Kurtuluş Savaşı’nda Sakarya çok önemli bir şehir. Bizim yaşıtlarımız da bilmiyordur, bizden sonrakiler de bilmez, Kaynarca tarafında yaşamış bir Molla Halit vardır. Etkili bir isim… Ali Fuat Cebesoy’lar… Bunları bir müze şeklinde, Sakarya merkezde olmak kaydıyla, ‘Kurtuluş Savaşı’nda Sakarya’nın rolü neydi, buradaki halk ne yaptı’ temalı kültürel bir çalışma yapılabilir. Dediğiniz şekilde de yetişen nesiller tarih bilinciyle yetişir.

Siz projeleri seven bir insansınız. Sosyal projelerin arkasında sizler varsınız. Takip ve takdir ediyoruz. Bu konuda da bir çalışma yapılabilir mi?

Çiğdem Erdoğan Atabek

Elbette el birliğiyle fikir alışverişi yaparız. Bu konuda hassasiyeti olan insanlarla birlikte, bilgisi, tecrübesi olan insanlarla… Bu anlamda bazı kişiler var ki Sakarya’da, adeta ‘yaşayan tarih’… Onları da toplayarak bir fikir alışverişiyle yapabiliriz, neden olmasın?

Hasan Kurtiç

İzmit’te SEKA gitti. Onun olduğu yerde 3-4 tane ilkokul çocuklarını akın akın gezdirdikleri müzeler var. Uzayın oluşumu, deniz dalgaları, rüzgar vesaire her şeyle alakalı bilgiler var ve öğretmenler öğrencilerini sürekli gezdiriyorlar. Sonra kağıt fabrikasında kağıdın nasıl yapıldığını gösteren, orijinal makinelerle yapılmış ayrı bir müzesi var.

Çiğdem Erdoğan Atabek

Bu en iyi öğretim şeklidir…

Hasan Kurtiç

Çok güzel bir yöntem ve müthiş bir park… Adapazarı’nın büyük bir bölümü kadar bir park var orada. SEKA’nın deniz kenarındaki bütün arazileri park oldu ki İzmit, park yönünden çok zengindir.

* **Yapılacak İşler**:
• A. Sakarya söyleşisine göre İzmit'teki kağıt fabrikasının ayrı müzesi neyi gösteriyor?
• B. Sakarya söyleşisini son cümlesinden sonra sürdürün.
Aşağıdaki öğeler kullanılmayacak.

[Poz tahmini verileri]
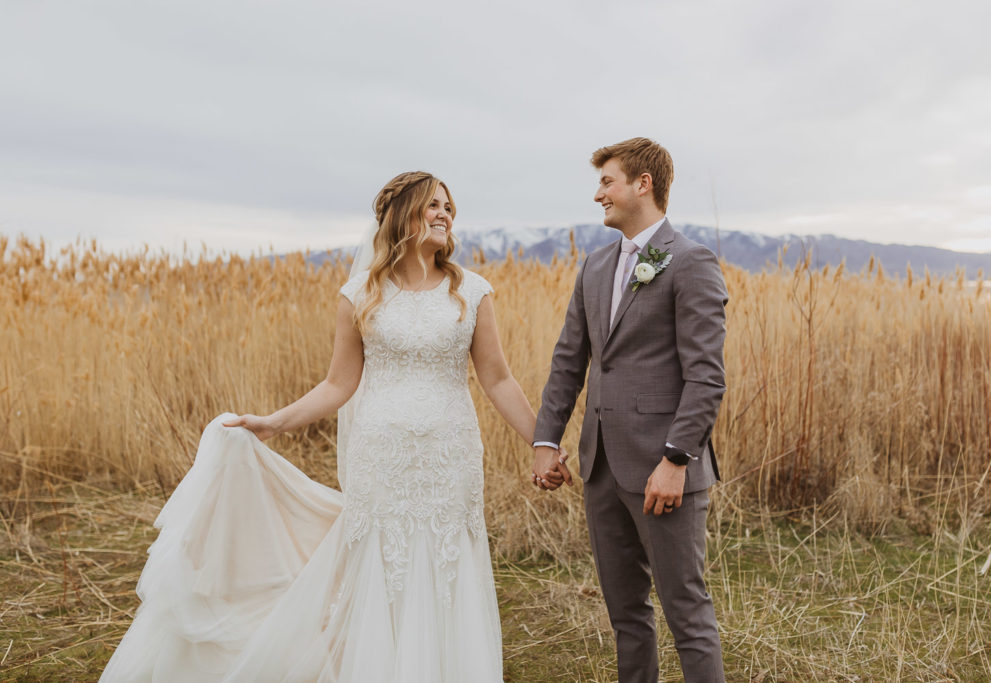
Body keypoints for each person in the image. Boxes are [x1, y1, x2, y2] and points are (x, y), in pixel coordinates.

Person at [100, 171, 540, 682]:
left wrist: (543, 441)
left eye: (448, 206)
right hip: (382, 458)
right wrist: (272, 423)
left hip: (450, 456)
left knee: (447, 563)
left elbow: (499, 378)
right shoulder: (361, 294)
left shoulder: (472, 291)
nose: (444, 214)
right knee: (384, 567)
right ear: (403, 216)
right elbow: (337, 384)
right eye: (432, 206)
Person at [532, 137, 729, 682]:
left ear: (643, 184)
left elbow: (706, 376)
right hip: (600, 468)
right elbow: (569, 361)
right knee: (627, 616)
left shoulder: (691, 262)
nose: (598, 194)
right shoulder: (594, 266)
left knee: (686, 611)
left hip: (664, 470)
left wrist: (675, 459)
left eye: (607, 182)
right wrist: (547, 439)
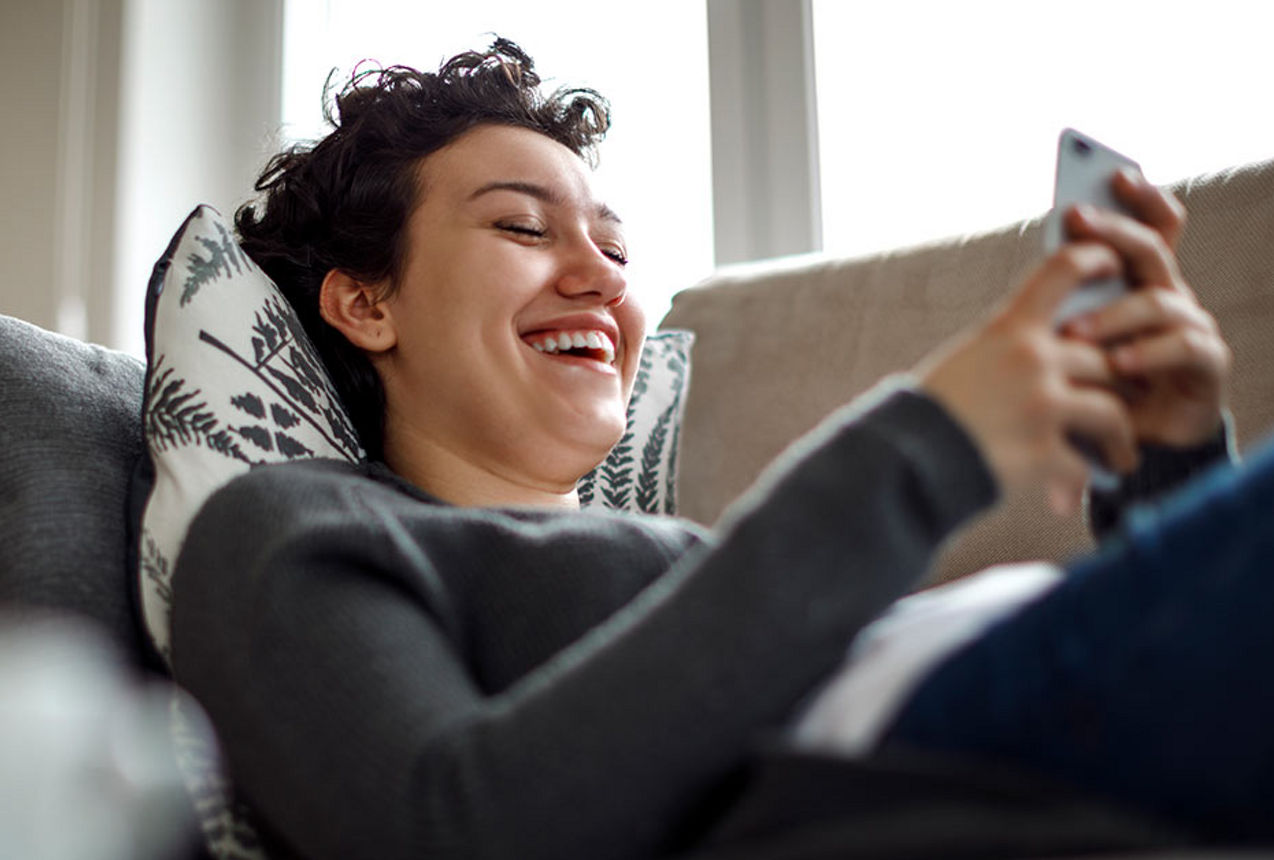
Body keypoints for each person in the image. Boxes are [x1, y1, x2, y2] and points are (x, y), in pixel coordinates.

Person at [170, 38, 1269, 860]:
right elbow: (445, 829)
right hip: (939, 748)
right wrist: (929, 442)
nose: (600, 278)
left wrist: (1166, 455)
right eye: (522, 226)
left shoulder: (668, 555)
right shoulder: (286, 522)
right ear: (365, 303)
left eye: (614, 247)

* **Alıştırma Yanıtları**:
• A. Orijinal makinelerle kağıdın nasıl yapıldığını gösteriyor.

• B.
İzmit’in 120-130 yıllık tren istasyonu orijinal haliyle restore edildi ve sanat merkezi-galeri yapıldı. Onun yanında eski müştemilatları, depoları da onarıldı. Oraya da vagonlarıyla birlikte orijinal bir tren raylarda duruyor. Tam onların arkasına da yepyeni bir müze yapıldı.

Özgür Arık

Çark Mesire sorusunun üzerine mükemmel bir tanım yaptınız. Zaman-mekan-eşya ilişkisine duyarlısınız. İşi iyi kavradığınız çok açık. Ben bir hatırlatmada bulunayım. 2006 yılında Adapazarı’nda bir müze gündeme geldi. Adapazarlı koleksiyoner Dr. Kazım Ertürk, o zamanın bedeli 3 milyon dolar değerinde elindeki eserleri müze yapılması karşılığında bağışladı. Belediye tarafından teslim alındı. Müze yapılacağı duyurusu yapmıştık kamuoyuna…

Bu olmadığı gibi bağış yapılan eşyaları da sanırım geri almak zorunda kaldılar. Bilginiz olsun. İki; bu bence belediyeciliğiniz açısından bir başarısızlık değil.

Çiğdem Erdoğan Atabek

Kazım Bey yaşıyor mu?

Özgür Arık

Rahmetli oldu. Kızı yaşıyor.

Çiğdem Erdoğan Atabek

Koleksiyon kızındadır o zaman.

Erol Girişken

Kazım Bey Türkiye’nin koleksiyonerleri arasında ilk üçe girerdi. Çocukken benim doktorumdu. Sakaryalıdır.

Hasan Kurtiç

Kızının adı Berin Ertürk.

Çiğdem Erdoğan Atabek

Ben bunu birkaç noktayla konuştuktan sonra olumlu geri dönüş alırsam bu kişilerle konuşmak istiyorum, o yüzden sordum.

Tuncer Kalaycı

Çiğdem Hanım, geçen dönemde Aile ve Sosyal Politikalar Bakanlığındaydınız. Geçtiğimiz gün seçme ve seçilme hakkıyla ilgili bir açıklamanız oldu. Kadınlar gerçekten yeterince temsil ediliyor mu?

Çiğdem Erdoğan Atabek

Türkiye Cumhuriyeti, seçme ve seçilme hakkını birçok Avrupa ülkesinden önce kadına vermiş bir ülke… Bir kere tarihimizdeki bu övüncü mutlaka dile getirmemiz gerekiyor. Uluslararası toplantıların hepsinde de bunu dile getiriyoruz.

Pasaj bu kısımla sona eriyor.